Текст -
────────────────────────────────────────

I.
Мы прожили в таком верном братстве, в такой тесной любви…
Мы были почти неразлучны…
В. Ходасевич
Муни и Ходасевич и в воспоминаниях современников обычно являются вместе, об руку, причем Муни проходит молчаливым спутником, двойником Ходасевича.
Мариэтта Шагинян, с которой друзья познакомились в 1907 году и часто забредали к ней в дом Феррари, писала:
Вместе с Ходасевичем молчаливо, не произнося ни слова, втискивался иногда в каютку другой, малоизвестный, поэт — Муни (буддийская кличка была его псевдонимом), добрый, обросший черной бородою, похожий на икону Рублева. Сидели на кроватях; Ходасевич (мы звали его Владей) читал свои стихи, а чаще учил нас читать Пушкина. <…>
Молчаливый и добрый Муни скоро застрелился. Не знаю причины, не знаю, остались ли после него стихи[173].
В записках В.Н. Буниной, оставившей подробное описание вечера молодых поэтов и писателей осенью 1906 года, памятного ей тем, что в этот день она познакомилась с И.А. Буниным, промелькнет «ассирийская борода поэта Муни. <…> Муни был едва слышен». Запомнила и отметила она стихи Ходасевича и то, как он читал их — «немного нараспев, с придыханием. <…> Мне в его стихах и придыханиях почудилось обещание»[174].

────────────────────────────────────────

[Сохранённые записи набора данных]
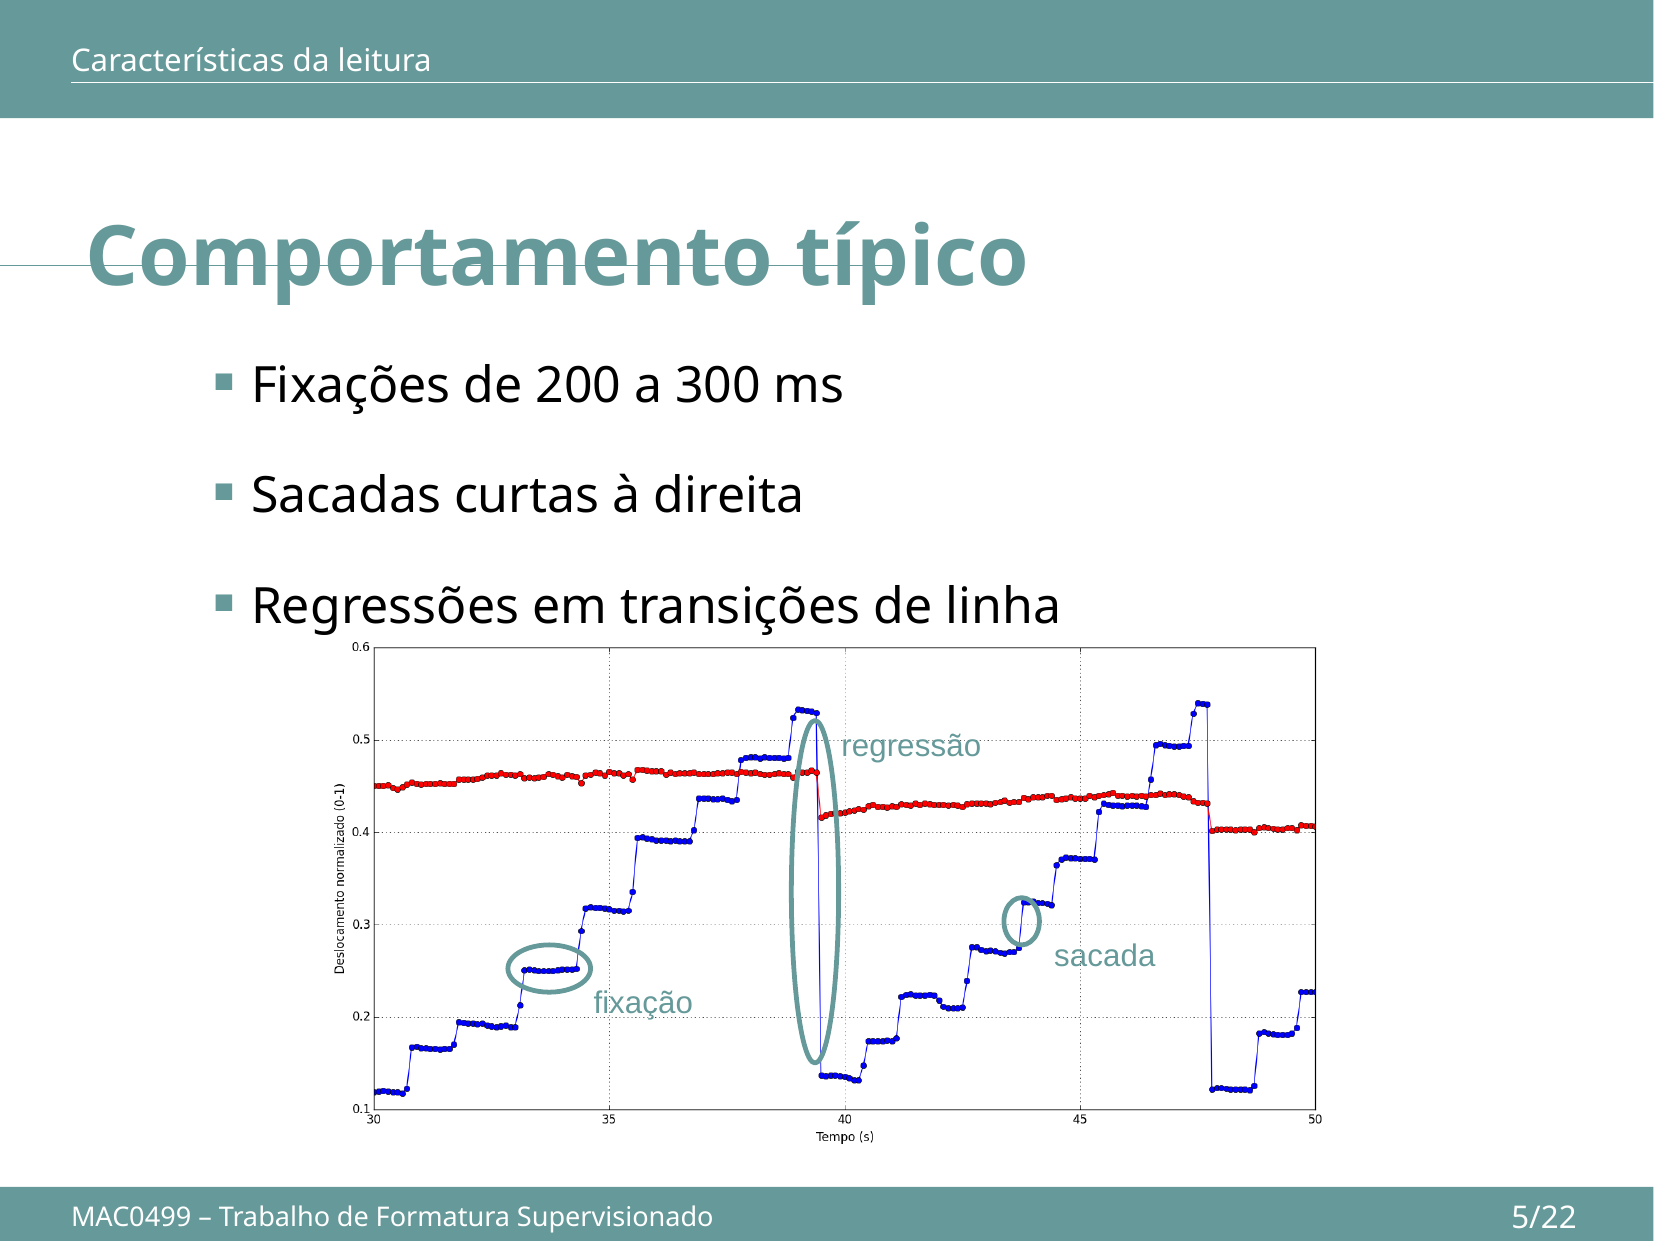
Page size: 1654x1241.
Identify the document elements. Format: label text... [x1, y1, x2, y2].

picture [317, 608, 332, 620]
title MAC0499 – Trabalho de Formatura Supervisionado [71, 1187, 1241, 1241]
text_box [0, 1186, 1654, 1241]
title 5/22 [1429, 1187, 1577, 1241]
text_box [507, 944, 591, 993]
picture [443, 608, 459, 620]
text_box fixação [830, 978, 1016, 1028]
title Características da leitura [71, 29, 987, 82]
text_box Comportamento típico [70, 188, 1571, 288]
text_box regressão [826, 720, 1264, 771]
picture [784, 608, 800, 620]
text_box [1003, 897, 1040, 945]
picture [305, 608, 1349, 1166]
text_box sacada [1039, 930, 1477, 981]
text_box [791, 720, 839, 1064]
picture [664, 610, 677, 620]
text_box [0, 0, 1654, 119]
title Características da leitura [71, 83, 987, 89]
picture [1040, 610, 1053, 620]
picture [880, 608, 895, 620]
text_box fixação [578, 978, 800, 1028]
text_box Fixações de 200 a 300 ms Sacadas curtas à direita Regressões em transições de linha [200, 341, 1383, 591]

────────────────────────────────────────

Задания -
#1 Изложите в виде короткого списка абзац из текста о Муни и Ходасевиче, который начинается словами «В записках В.Н. Буниной». Сохраните его главные факты.
#2 В каком году Мариэтта Шагинян познакомилась с Ходасевичем и Муни, согласно тексту о них?

Ответы к заданиям -
#1
- В.Н. Бунина подробно описала вечер молодых поэтов и писателей осенью 1906 года. Он запомнился ей тем, что в тот день она познакомилась с И.А. Буниным.
- В её записках мелькает «ассирийская борода поэта Муни». Муни на этом вечере был едва слышен.
- Она запомнила стихи Ходасевича и его манеру чтения: «немного нараспев, с придыханием». В них ей почудилось обещание.

#2 В 1907 году.